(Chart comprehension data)
=== Section Start ===

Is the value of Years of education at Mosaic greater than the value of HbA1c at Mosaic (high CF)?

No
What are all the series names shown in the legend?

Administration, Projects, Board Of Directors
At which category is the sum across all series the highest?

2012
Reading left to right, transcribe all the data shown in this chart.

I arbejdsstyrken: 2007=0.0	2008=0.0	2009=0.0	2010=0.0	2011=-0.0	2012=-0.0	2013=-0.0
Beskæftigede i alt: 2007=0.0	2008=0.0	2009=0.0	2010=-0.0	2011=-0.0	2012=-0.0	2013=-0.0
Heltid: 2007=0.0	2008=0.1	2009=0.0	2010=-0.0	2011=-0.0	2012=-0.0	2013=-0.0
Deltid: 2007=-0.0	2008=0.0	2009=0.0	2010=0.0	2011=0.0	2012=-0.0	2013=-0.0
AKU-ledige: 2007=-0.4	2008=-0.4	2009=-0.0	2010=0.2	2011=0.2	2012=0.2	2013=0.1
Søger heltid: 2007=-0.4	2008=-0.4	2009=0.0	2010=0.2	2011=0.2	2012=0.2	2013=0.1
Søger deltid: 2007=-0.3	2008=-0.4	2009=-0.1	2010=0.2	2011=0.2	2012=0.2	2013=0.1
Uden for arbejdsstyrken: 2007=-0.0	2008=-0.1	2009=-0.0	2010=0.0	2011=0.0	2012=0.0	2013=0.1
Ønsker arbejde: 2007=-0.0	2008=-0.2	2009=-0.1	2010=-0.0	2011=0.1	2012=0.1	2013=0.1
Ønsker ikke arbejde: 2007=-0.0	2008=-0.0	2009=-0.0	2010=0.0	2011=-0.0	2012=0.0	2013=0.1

=== Section End ===

» **WHAT THE EXERCISE ASKS**
Update the lines from the line with "Administration, Projects, Board Of Directors" to the line with "Reading left to" by changing "transcribe" to "list", and leave everything else in them as it is.

» **RESULT OF THE EXERCISE**
Administration, Projects, Board Of Directors
At which category is the sum across all series the highest?

2012
Reading left to right, list all the data shown in this chart.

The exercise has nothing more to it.